SNSやブログなどで、恋人がいるという事実を明言はしないものの、手をつないでいる写真などを投稿することで、交際を間接的に匂わせる。こうした恋愛関係のシーンでよく活用されます。アピールしすぎもマズいから、煙幕を張りながらさり気なく自慢する。そんな状況下で編み出された投稿の形態が、こうした「匂わせ」なのです。
SNSによって増幅された「承認欲求」と「周囲への忖度意識」。その中で葛藤する自意識。これが、今どきの若者を理解しにくくしているものの正体です。なんだかとても複雑で、やや気の毒な気もしてきます。
安易に、そして派手に、褒めればいいというものじゃない。そんな若者の価値観に近づけたとして、じゃ、どうやって褒めればいいのかという問題に直面します。
オトナの中でも上のほうのオジサンたちは、この「しょっちゅう褒めてたら効き目がなくなるでしょ」という言葉を、驚くほどよく口にします。ここぞの時の必殺技。オトナ世代はこうした昭和の褒め方に、少なからずノスタルジーを感じるんじゃないでしょうか。
一方で若者の脳内には、こんな気持ちが渦巻いています。こう聞くと一理ありますよね。確かに、職場には不機嫌な顔をして働いているオトナ世代がけっこうたくさんいます。「人間の最大の罪は不機嫌である」とは、かのゲーテの名言ですが、いくら真剣に仕事に向き合っていたとしても、眉間に皺を寄せて愛想がないのは考えものでしょう。
しかし、こうした反応がないことに関する不満も、SNSコミュニケーションの発達による影響の一側面といえます。SNSでは、自分が何か投稿すれば、どんなささいな内容でも何件かレスポンスがあるというのが普通。逆にレスポンスがなかったりしたら、彼らは言い知れぬ不安に襲われます。何かおかしな投稿をした? まわりに変なふうに思われてない? そんな気持ちが増幅していきます。だからこそ、逆に友達の投稿にほぼ自動的に「いいね!」を押すのです。

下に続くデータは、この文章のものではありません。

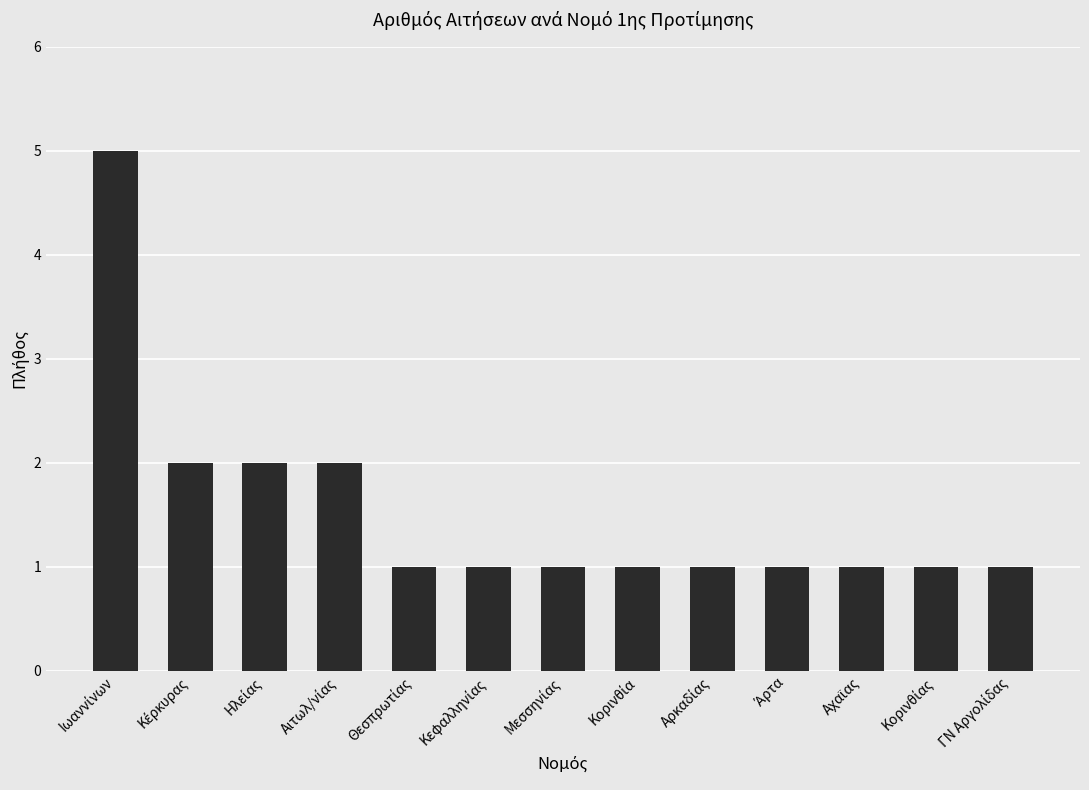

What is the maximum value shown in the chart?

5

「いいね!」を押し合うのは、言ってみれば礼儀作法。こうして「いいね!」社交界が形成され、友達に忖度した「いいね!」が激増し、結果的に「いいね!」がばらまかれます。そんな「いいね!」でも、やっぱり「いいね!」がほしい。これも若者の性です。
友達の投稿に無心で「いいね!」を押す。SNSというオンライン社会の習慣を、彼らは職場にも持ち込みます。なにかにつけて「いいね!」がデフォルト。だからこそ、職場においても「日常のプチ褒め」が求められるのです。
オトナ世代の褒めは「ベタ褒め×少量」ですが、SNS社会を生きる若者世代では「プチ褒め×大量」のほうがスタンダードなのです。

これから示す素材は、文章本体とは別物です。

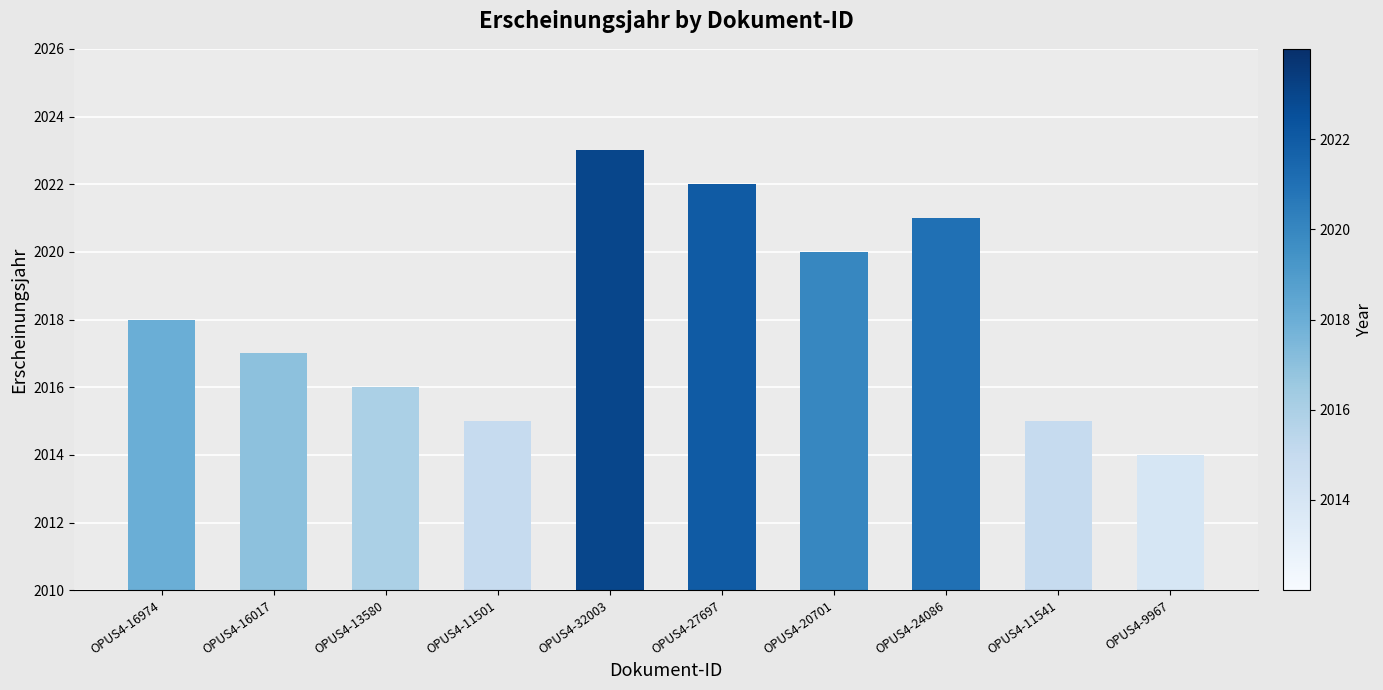

What is the label of the 4th bar from the right?

OPUS4-20701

今どきの若者がよく言うのは「身内でさっくり褒めてくれればいいっす」的なコメントです。部署内のミーティング、もっというと一対一の面談なんかで、サラリと褒める。メールやチャットツールで褒めメッセージを送るのでもいい。なんか地味ですが、こういう感じが、じわじわ承認欲求が満たされるようです。若者が望んでいる褒め方とは「質より量」。至ってシンプルなんです。
もっと言うと、褒めに至らないくらいの「プチ感謝」も、レスがあるだけで十分に効果的です。例えば、報連相には必ず「ちょい足し」して返す。言葉はなんでも構いません。「良くなったな」と褒めてもいいし、「大変だったろう」と共感してもいいし、「助かったよ」と感謝を伝えてもいいでしょう。
最後に、褒めるときに使える魔法のキーワードをお伝えしましょう。それは「やっぱり」。例えば「やっぱり、やると思ってた」と、「やっぱり」がつくことで、相手は「えっ、普段からそう思ってくれてた?」と、嬉しい気持ちが倍増します。
普段からちゃんと自分のことを見ていてくれた。これが承認欲求を満たす褒めの本質的なポイント。「やっぱり」には、そのエッセンスが凝縮されているのです。これは若手にも刺さるのです。